Extra help at hand as more turn to drink

Escape staff members (left to right) David Tinlin, Jenny Bell, Ken Sproat and Lynne Fuller seen outside the old NUM hall at Ashington.
Escape staff members (left to right) David Tinlin, Jenny Bell, Ken Sproat and Lynne Fuller seen outside the old NUM hall at Ashington.

PEOPLE in south east Northumberland are being driven to drink by the economic climate, according to charity workers, but they are stepping up their efforts to help.

Extra help will soon be on offer to those facing problems after taking solace in alcohol or drugs as Blyth-based charity Escape Family Support is planning to open a new centre in Ashington.

The organisation was founded in 1995 by campaigner Janet Murphy, of Blyth, after the death of her daughter Jennie from methadone and valium poisoning.

Escape employs 30 people and helps families all over Northumberland coping with substance misuse.

It is now planning to develop a centre in the former National Union of Mineworkers hall in South View after buying it at auction last November. Escape is spending £250,000 on doing up the hall and hopes to open there in April next year.

Charity workers Maggie Fitch and Jackie Edwards outlined the project to Ashington town councillors at their meeting at the town’s leisure centre last week.

Ms Fitch said alcohol was a worsening problem and bound to escalate in the current economic climate.

In a recent survey, 67 per cent of women in south east Northumberland admitted they had been drunk in the past four weeks, as did 57 per cent of men.
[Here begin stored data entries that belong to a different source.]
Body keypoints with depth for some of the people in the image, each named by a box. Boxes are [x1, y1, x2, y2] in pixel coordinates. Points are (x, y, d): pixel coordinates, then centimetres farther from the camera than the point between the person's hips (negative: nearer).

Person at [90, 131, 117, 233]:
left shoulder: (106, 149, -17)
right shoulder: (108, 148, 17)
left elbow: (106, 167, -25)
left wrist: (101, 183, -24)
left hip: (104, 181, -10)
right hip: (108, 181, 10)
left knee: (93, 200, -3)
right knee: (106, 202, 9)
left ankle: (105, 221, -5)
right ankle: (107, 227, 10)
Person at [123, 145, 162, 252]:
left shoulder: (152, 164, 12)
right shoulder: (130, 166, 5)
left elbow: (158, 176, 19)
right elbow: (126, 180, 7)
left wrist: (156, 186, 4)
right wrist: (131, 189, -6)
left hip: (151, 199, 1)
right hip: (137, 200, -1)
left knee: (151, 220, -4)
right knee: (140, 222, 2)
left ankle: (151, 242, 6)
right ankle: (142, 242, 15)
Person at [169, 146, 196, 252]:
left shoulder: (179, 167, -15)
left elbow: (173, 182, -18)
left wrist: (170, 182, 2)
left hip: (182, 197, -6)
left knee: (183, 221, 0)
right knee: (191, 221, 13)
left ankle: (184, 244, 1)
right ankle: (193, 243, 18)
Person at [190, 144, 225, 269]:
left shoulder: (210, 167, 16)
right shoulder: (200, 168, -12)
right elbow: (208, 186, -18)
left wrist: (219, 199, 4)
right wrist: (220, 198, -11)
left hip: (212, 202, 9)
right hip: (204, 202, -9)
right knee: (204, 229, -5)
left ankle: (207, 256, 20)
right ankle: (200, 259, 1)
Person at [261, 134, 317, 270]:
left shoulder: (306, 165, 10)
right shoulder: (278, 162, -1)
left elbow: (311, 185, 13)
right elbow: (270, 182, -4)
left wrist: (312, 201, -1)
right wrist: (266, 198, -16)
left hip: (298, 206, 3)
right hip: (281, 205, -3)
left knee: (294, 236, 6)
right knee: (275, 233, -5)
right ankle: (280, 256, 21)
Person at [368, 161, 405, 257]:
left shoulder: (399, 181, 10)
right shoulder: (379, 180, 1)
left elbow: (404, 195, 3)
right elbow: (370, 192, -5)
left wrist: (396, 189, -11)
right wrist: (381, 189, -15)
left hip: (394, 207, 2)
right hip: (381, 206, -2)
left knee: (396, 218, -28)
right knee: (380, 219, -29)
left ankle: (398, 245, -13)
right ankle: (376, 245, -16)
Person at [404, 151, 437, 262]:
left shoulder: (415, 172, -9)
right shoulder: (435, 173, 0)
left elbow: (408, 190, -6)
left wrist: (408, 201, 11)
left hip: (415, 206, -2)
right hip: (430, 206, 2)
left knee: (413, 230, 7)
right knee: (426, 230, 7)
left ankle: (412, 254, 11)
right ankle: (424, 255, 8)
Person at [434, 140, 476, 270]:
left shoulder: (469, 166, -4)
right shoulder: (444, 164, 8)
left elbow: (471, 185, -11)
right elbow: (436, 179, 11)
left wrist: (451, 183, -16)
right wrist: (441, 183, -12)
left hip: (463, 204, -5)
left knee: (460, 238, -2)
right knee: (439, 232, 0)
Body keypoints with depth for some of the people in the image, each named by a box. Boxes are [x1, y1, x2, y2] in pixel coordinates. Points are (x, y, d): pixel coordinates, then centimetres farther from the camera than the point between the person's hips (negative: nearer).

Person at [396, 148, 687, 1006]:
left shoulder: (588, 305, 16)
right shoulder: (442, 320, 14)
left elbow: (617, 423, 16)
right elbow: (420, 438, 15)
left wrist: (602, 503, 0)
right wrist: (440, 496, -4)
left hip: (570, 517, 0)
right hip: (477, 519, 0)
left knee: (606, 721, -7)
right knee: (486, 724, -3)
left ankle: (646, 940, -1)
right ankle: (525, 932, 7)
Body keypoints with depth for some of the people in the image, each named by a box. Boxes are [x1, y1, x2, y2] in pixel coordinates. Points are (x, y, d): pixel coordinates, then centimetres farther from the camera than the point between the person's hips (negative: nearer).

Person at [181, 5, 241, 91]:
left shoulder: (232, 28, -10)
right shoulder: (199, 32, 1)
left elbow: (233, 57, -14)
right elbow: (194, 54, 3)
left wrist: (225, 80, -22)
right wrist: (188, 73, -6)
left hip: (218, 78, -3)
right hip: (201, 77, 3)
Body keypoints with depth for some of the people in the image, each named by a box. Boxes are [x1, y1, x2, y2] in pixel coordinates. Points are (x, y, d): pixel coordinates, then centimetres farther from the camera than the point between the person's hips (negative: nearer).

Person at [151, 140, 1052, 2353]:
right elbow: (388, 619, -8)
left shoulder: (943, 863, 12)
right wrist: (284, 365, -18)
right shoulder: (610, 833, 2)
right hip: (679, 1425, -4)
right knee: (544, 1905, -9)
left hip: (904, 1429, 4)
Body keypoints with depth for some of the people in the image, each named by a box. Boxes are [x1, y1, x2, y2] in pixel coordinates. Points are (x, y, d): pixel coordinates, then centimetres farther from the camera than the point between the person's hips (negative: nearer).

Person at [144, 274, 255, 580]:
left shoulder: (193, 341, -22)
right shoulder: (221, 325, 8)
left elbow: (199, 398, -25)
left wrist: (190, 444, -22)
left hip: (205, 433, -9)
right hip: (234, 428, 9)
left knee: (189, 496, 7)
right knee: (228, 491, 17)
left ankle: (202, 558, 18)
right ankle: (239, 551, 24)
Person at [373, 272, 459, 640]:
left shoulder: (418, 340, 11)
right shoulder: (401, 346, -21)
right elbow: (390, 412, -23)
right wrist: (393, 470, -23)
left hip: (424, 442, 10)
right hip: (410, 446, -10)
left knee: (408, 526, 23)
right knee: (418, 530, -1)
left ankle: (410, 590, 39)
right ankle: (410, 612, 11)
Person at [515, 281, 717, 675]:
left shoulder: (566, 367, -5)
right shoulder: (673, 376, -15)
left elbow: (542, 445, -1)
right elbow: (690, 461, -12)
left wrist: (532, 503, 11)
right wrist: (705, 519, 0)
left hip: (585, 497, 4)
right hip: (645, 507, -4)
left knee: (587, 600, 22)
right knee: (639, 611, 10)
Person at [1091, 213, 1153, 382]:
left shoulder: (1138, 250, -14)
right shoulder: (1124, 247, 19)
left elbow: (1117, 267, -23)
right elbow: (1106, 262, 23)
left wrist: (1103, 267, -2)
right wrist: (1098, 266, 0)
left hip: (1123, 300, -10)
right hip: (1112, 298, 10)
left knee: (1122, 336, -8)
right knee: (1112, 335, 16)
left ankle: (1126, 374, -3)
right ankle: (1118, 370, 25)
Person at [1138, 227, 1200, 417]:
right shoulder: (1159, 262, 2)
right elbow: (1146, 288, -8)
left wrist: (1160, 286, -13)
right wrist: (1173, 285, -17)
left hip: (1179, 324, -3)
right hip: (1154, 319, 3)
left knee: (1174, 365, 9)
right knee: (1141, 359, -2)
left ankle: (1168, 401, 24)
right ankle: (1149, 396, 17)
There had been a sharp rise in drink-related admissions to the casualty unit at Wansbeck General Hospital in Ashington, and more patients are being treated for chronic liver problems, the meeting heard.

“Obviously, with the demise of Rio Tinto Alcan at Lynemouth and the current economic situation, those figures are set to get worse in this area,” she said.

“Over 30 per cent of children are technically in poverty in Ashington.”

Escape’s work has gone beyond helping people cope with a drug user in the family to encompass child protection and prevention of domestic violence.

The group also works with armed forces veterans.

It has rehomed 26 people, all of them successful tenants now, and some have found work.

Ms Edwards said: “We find ourselves working with a lot of grandparents because their children have had children removed through a substance misuse problem.”

There are 1,300 opiate users in treatment in Northumberland, though many others are not being treated.

Ms Fitch said: “Alcohol and substance abuse issues are on our doorstep. We cannot escape from them, whether we want to or not.”

The intention of the new centre is to be a good neighbour, as at Blyth.

“There will be no drop-in services for any service users, such as ex-offenders, drug or alcohol users,” she said.

Escape will probably use only about 30 per cent of the building for its own work, and the rest will be set aside for social enterprise and community use.

Town council chairman John McCormack said: “We wish you all the very best for carrying out what is an essential service in this area.”